Factset had the most cogent metric this past week, with their weekly “Earnings Insight” by John Butters noting that, thanks to Energy and Basic Materials, Q4 ’15’s earnings decline is projected at 4.3%, with Factset noting that this will be the first instance that the S&P 500 index has seen three consecutive y/y declines in quarterly earnings, since 2009.
While that might sound alarming, the fact is—as this site has repeated frequently over the last 12 months—the declines are coming from two sectors primarily, comprising about 10% of the market cap of the S&P 500, and that is Energy and Basic Materials.
Both Factset and Thomson are expecting Energy sector earnings to decline 65% y/y in Q4 ’15, while Basic Materials is expected to decline 23% and 21% respectively.
Factset has Energy and Basic Materials revenue falling 34% and 12% respectively in Q4 ’15, while Thomson does not publish forward revenue estimates.
Here is how Thomson ranks the S&P 500 sectors from best to worst EXPECTED earnings growth for Q4 ’15:
- Telecom: +18%
- Financials: +12.3%
- Consumer Discretionary: +8.7%
- Healthcare: +4.3%
- Industrials: -0.9%
- Consumer Staples: -2.1%
- Technology: -4.2%
- Utilities: -6.1%
- Basic Materials: -21.5%
- Energy: -65%
- S&P 500 -3.1%
Less than 1/3rd of the S&P 500 by market cap is expecting positive earnings growth for Q4 ’15, however I am puzzled by Tech’s -4.5% expected decline. Apple (O:AAPL) is lapping tough comps with the Christmas quarter last year, but I expect Technology to show y/y earnings growth by the time the majority of the S&P 500 reports by the end of February ’16.
Conclusion: Like the old Led Zeppelin tune, “The Song Remains The Same”, readers should expect 5%-7% core earnings growth ex-Energy and ex-Apple in Q4 ’15. Financials will likely have a decent quarter, with Thomson expecting 12% growth and Factset expecting 10% growth. Technology will be the wild card, given it is the largest sector once again in the S&P 500 by market cap at 19%-20%.

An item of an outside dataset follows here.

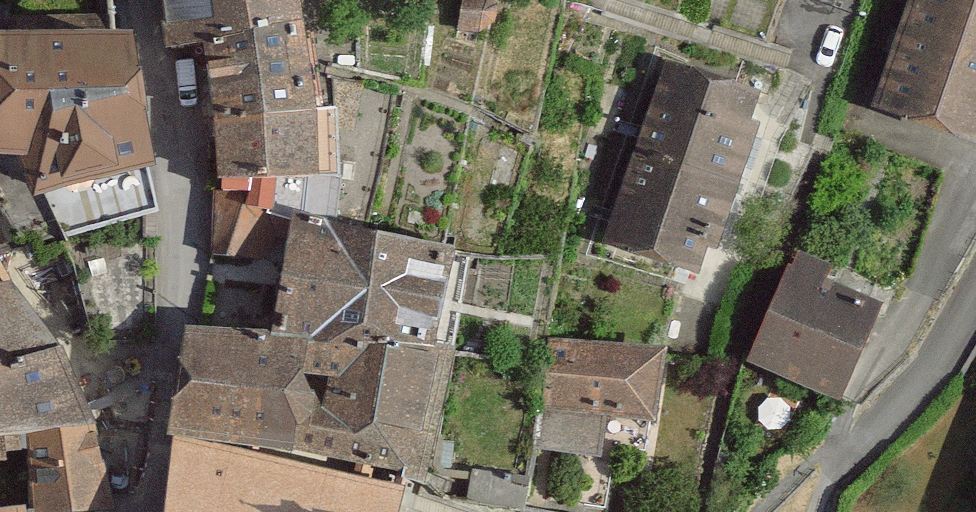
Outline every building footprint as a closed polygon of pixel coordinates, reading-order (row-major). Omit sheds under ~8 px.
[(299,25),(295,0),(167,0),(175,46),(202,43),(299,25)] [(874,114),(975,147),(975,0),(911,0),(874,114)] [(218,118),(311,113),(299,25),(202,43),(218,118)] [(63,237),(148,210),(122,39),(0,39),(0,40),(0,202),(21,234),(36,234),(44,250),(66,243),(63,237)] [(756,98),(663,67),(633,158),(735,191),(756,130),(747,127),(756,98)] [(337,113),(311,113),(218,118),(222,208),(272,215),(286,217),(339,223),(337,113)] [(735,191),(633,158),(605,243),(699,274),(709,244),(717,247),(735,191)] [(222,259),(259,261),(272,215),(222,208),(222,259)] [(277,335),(436,350),(451,243),(339,223),(286,217),(277,335)] [(91,338),(148,333),(153,247),(76,272),(91,338)] [(824,269),(795,256),(748,360),(838,400),(879,310),(818,282),(824,269)] [(58,353),(8,283),(0,286),(0,367),(58,353)] [(451,352),(436,350),(277,335),(205,328),(182,429),(422,480),(451,352)] [(601,418),(658,421),(662,350),(547,343),(541,450),(599,453),(601,418)] [(0,367),(0,456),(27,453),(95,440),(58,353),(0,367)] [(27,453),(37,511),(47,511),(108,504),(95,440),(27,453)] [(171,511),(403,511),(408,492),(247,462),(243,478),(176,468),(171,511)] [(527,478),(471,473),(468,503),(524,508),(527,478)]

If readers wish to check market caps vs earnings weights, they can do so here on this post, from last week. Scrutinize the excel spreadsheet for the appropriate data.
S&P 500 metrics by the numbers:
- The forward 4-quarter estimate this week per Thomson was $123.49 vs last week’s $123.48
- The P/E ratio is still close to 17(x) for 5%-7% core earnings growth
- The PEG ratio on core earnings is elevated for sure at almost 3(x)
- The S&P 500 earnings yield was 5.90%, versus last week’s 5.91%
- The y/y growth rate of the forward estimate improved to -1.42% vs -1.89% last week. We need to see this turn positive.
Despite all the volatility this past week, the S&P 500 ended within 1 point of last week’s close and the 10-Year yield ended within 3 basis points. If you slept through the week, you didn’t miss much.
I’m still waiting for the S&P 500 to take out the May ’15-July ’15 highs, near 2,135 on volume.